Era o acordar e sentar-se na beira da cama e orar todos os dias antes de levantar, numa reverência a algo maior e sagrado, na solicitação de proteção. Era dormir em lençóis simples e parecer que nunca percebia que esses mesmos lençóis poderiam ser mais sofisticados e confortáveis. Era ter alma simples e ao mesmo tempo com buscas sofisticadas, no sentido do tipo de interesse de conhecimentos que tinha.
Era a garra e a vontade de viver mesmo sendo destronado, pela doença, do lugar altivo de um juiz. Era o aceitar e ter coragem, apesar da bagagem dogmática, de reinventar a vida para conviver com a doença e continuar a viver de forma prazerosa como sempre viveu.
Era ter a hora do jornal nacional sagrada e ficar incomodado se não respeitássemos sua necessidade de concentração nas notícias. Era curtir a contemplação de paisagens nas idas para Chapada…contemplação espiritualizada. Era ter uma necessidade premente de natureza sempre, mesmo que não falasse.
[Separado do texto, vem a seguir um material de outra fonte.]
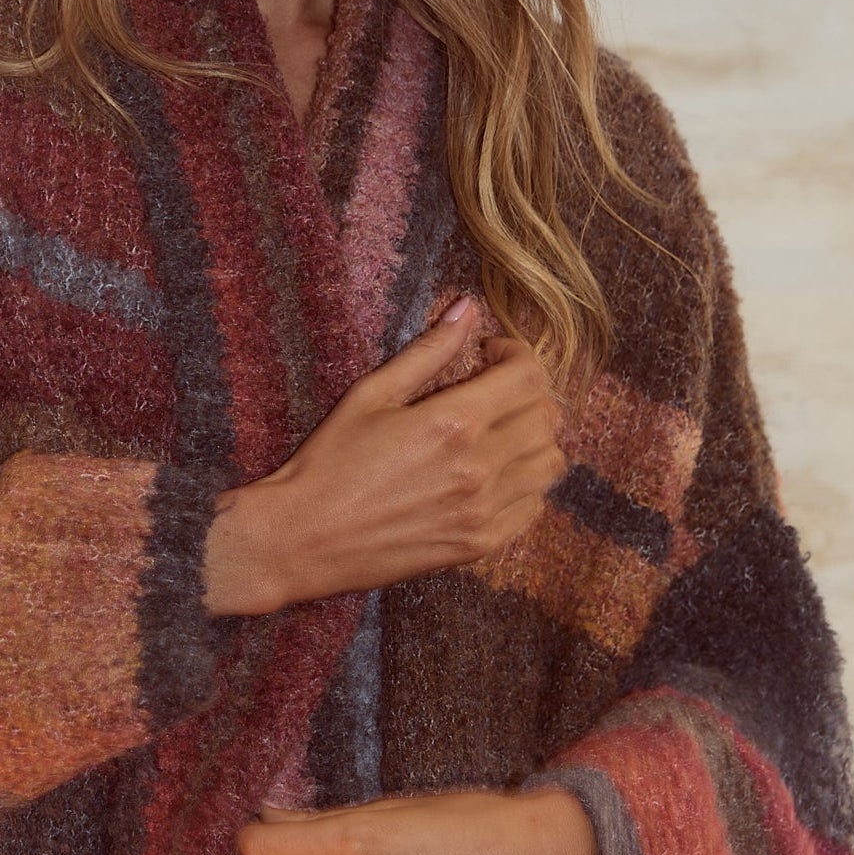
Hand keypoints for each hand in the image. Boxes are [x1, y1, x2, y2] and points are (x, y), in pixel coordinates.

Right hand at [203, 297, 564, 615]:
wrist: (303, 539)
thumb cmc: (329, 463)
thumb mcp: (371, 395)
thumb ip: (427, 351)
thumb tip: (467, 309)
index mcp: (454, 422)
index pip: (529, 375)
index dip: (516, 354)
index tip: (489, 356)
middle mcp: (479, 467)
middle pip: (548, 417)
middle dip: (527, 393)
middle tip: (493, 392)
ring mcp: (483, 510)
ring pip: (550, 463)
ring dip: (533, 440)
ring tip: (498, 435)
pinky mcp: (479, 544)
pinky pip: (533, 507)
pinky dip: (524, 486)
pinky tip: (491, 477)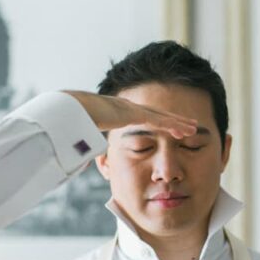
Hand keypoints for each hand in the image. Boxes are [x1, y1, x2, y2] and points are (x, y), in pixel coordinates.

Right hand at [64, 91, 197, 138]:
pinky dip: (172, 125)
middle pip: (157, 114)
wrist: (64, 107)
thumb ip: (91, 142)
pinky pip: (156, 121)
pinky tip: (184, 130)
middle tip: (191, 125)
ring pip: (161, 117)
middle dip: (175, 120)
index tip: (172, 127)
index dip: (160, 122)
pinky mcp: (131, 113)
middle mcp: (127, 108)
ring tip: (195, 127)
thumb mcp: (84, 132)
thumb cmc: (70, 120)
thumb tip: (89, 152)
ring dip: (179, 123)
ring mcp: (130, 109)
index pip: (143, 117)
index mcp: (117, 111)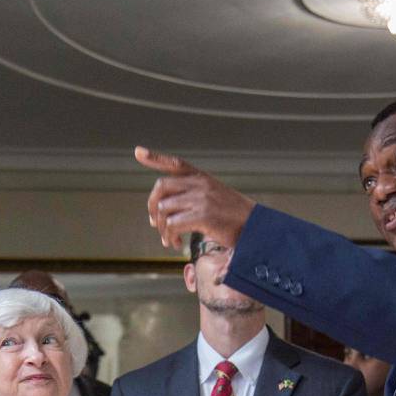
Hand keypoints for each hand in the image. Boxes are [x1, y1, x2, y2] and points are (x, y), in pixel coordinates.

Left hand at [135, 146, 256, 251]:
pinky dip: (169, 236)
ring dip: (162, 228)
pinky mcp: (203, 215)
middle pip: (161, 186)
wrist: (257, 228)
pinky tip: (176, 244)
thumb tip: (159, 216)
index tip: (139, 152)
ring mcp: (201, 198)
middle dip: (151, 205)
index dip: (155, 158)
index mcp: (203, 178)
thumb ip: (190, 201)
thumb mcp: (215, 200)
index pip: (176, 163)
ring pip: (164, 209)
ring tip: (169, 240)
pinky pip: (172, 224)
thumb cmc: (234, 218)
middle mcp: (200, 184)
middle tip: (154, 223)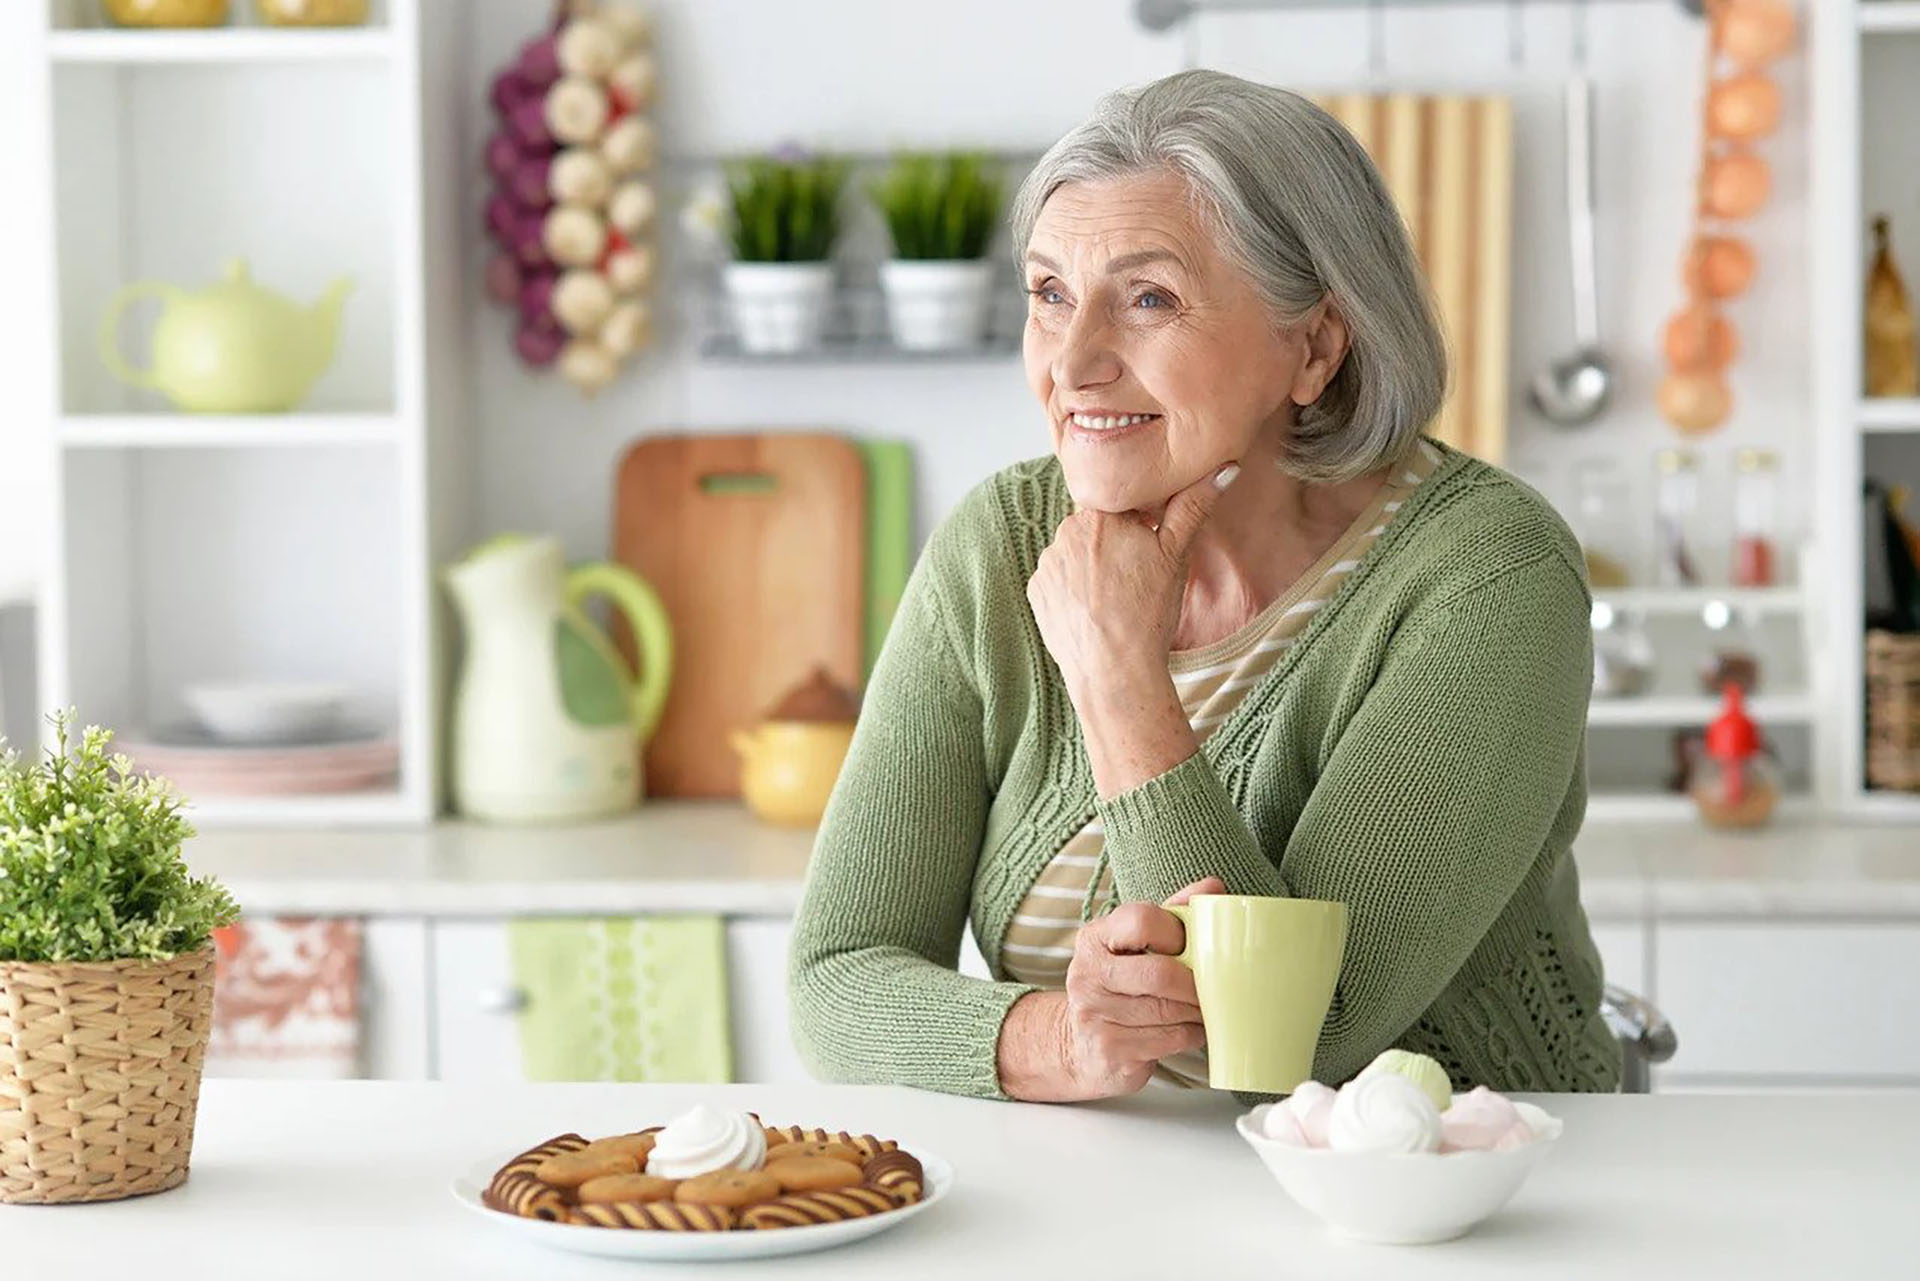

Era chegar na chácara e pedir para eu fazer farofa de ovo acebolada, era ir com roupas bem simples e confortáveis e ficar passeando ao redor olhando suas árvores, seus bichos, falando com as pessoas que lá moravam, sempre com afeto, respeito, prazer de falar.
Era o amor pelos netos. Era o agregar. Era confiar em nossa capacidade de ser e de viver, simplesmente por nos olhar e checar que éramos o bem e estava tudo bem…
Era esse meu pai, que me salvou!
Adriana Verlangieri Ferreira Mendes é cuiabana – graduada em Direito pela UFMT; Fiscal de Tributos Estaduais/MT; Aluna de Filosofia na UFMT.